Une nouvelle affaire retentissante met en lumière l’ampleur des trafics de documents officiels. Cette fois, ce sont des faux passeports algériens en Europe qui ont été au centre d’une enquête d’envergure menée par les services judiciaires. Douze personnes sont poursuivies, parmi lesquelles plusieurs employés communaux du service biométrique de Khenchela, accusés d’avoir délivré des documents frauduleux permettant à des migrants de circuler librement en Europe. Cette affaire illustre une fois encore comment des faux passeports algériens ont pu franchir les frontières et alimenter un marché clandestin estimé à plusieurs milliers d’euros.
L’enquête a révélé l’existence d’un cerveau présumé opérant depuis Marseille, connu sous le pseudonyme de « Waliddz 24 ». Utilisant l’application Snapchat et une ligne téléphonique étrangère, il communiquait avec des migrants algériens installés illégalement en Europe. Chaque passeport était vendu au prix de 2 500 euros, une somme conséquente qui montre l’ampleur du trafic. Derrière cet écran de réseaux sociaux se cachait une véritable organisation structurée, reliant l’Algérie et différents pays européens par le biais de faux passeports algériens conçus avec des complicités locales.

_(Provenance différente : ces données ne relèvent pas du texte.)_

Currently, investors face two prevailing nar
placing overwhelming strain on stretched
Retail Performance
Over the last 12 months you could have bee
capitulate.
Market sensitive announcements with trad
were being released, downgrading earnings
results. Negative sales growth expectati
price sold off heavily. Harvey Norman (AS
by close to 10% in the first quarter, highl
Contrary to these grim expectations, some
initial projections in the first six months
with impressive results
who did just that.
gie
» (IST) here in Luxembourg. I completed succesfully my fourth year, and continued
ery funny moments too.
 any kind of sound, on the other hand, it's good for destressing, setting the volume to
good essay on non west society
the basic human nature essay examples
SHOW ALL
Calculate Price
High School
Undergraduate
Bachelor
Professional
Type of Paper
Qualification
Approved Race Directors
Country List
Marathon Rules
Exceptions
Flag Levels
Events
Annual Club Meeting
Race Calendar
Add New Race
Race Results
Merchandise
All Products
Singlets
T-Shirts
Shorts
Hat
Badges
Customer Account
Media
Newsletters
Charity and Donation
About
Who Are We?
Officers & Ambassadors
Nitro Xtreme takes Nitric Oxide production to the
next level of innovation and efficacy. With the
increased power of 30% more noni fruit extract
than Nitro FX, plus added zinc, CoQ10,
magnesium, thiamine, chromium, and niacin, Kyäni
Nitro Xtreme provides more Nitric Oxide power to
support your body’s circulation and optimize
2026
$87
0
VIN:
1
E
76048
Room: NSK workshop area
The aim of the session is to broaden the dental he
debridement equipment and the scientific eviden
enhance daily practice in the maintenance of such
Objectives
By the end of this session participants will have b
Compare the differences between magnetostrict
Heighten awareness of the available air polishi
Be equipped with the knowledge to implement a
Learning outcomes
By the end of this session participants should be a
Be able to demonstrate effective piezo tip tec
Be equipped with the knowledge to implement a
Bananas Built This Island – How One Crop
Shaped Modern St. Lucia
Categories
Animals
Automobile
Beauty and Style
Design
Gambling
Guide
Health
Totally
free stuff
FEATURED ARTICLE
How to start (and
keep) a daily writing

Les douze inculpés comprennent des employés du service biométrique de la commune de Khenchela : Kh. Aymen, responsable du service, A. Kenza, agente administrative, et B. Imane, une autre employée. D’autres personnes sont également poursuivies : B. Youcef, transporteur, Ch. Marouane, H. Amir, K. Amine, B. Hicham, Kh. Mohamed, H. Youssef et Kh. Salah Eddine. Les charges retenues sont lourdes : association de malfaiteurs, abus de fonction, falsification de documents de voyage, introduction frauduleuse de données dans un système informatique, mais aussi abus d’influence et remise de documents à des personnes n’ayant aucun droit d’en bénéficier.
C’est une alerte reçue le 29 juillet 2024 par le service de lutte contre la traite des êtres humains qui a mis les enquêteurs sur la piste. L’existence d’un compte Snapchat, baptisé « Waliddz 24 », proposait à des migrants irréguliers en Europe un service de régularisation rapide grâce à des faux passeports algériens. Pour les convaincre, le suspect leur demandait leurs informations personnelles et des photos, avant de leur envoyer des captures d’écran issues directement du système biométrique officiel. Cette précision technique a immédiatement fait penser à une complicité interne, confirmée par la suite lors des perquisitions.
L’exploitation de l’adresse e-mail du principal suspect a permis de remonter jusqu’à Kh. Aymen, un ingénieur informatique de 36 ans, frère du suspect initial. Ce dernier, qui dirigeait parallèlement une agence de location de voitures, utilisait son accès au logiciel officiel « Guichet électronique » du ministère de l’Intérieur pour introduire de fausses informations. Les enquêteurs ont découvert que 1 104 passeports avaient été délivrés sans empreintes digitales entre le 1er mai et le 1er juin 2024, un chiffre alarmant révélant l’ampleur du réseau. Parmi ces documents figurait le passeport d’un certain Kh. Salah Eddine, déjà sous le coup de deux mandats d’arrêt.
Au cours des interrogatoires, Kh. Aymen a reconnu avoir falsifié trois passeports pour des migrants algériens installés en France. Il aurait confié l’opération à son employée B. Imane, à qui il affirmait que les dossiers étaient légitimes. Les passeports ainsi produits étaient ensuite déposés discrètement dans une quincaillerie, avant d’être récupérés par un intermédiaire, Yacine, basé en France.
La perquisition menée dans l’agence de location de voitures du principal accusé a permis de découvrir soixante faux passeports algériens déjà prêts à être envoyés en Europe, ainsi que de nombreux dossiers de citoyens en attente de renouvellement. Cette découverte confirme que le réseau était non seulement bien organisé, mais aussi solidement implanté entre les deux rives de la Méditerranée.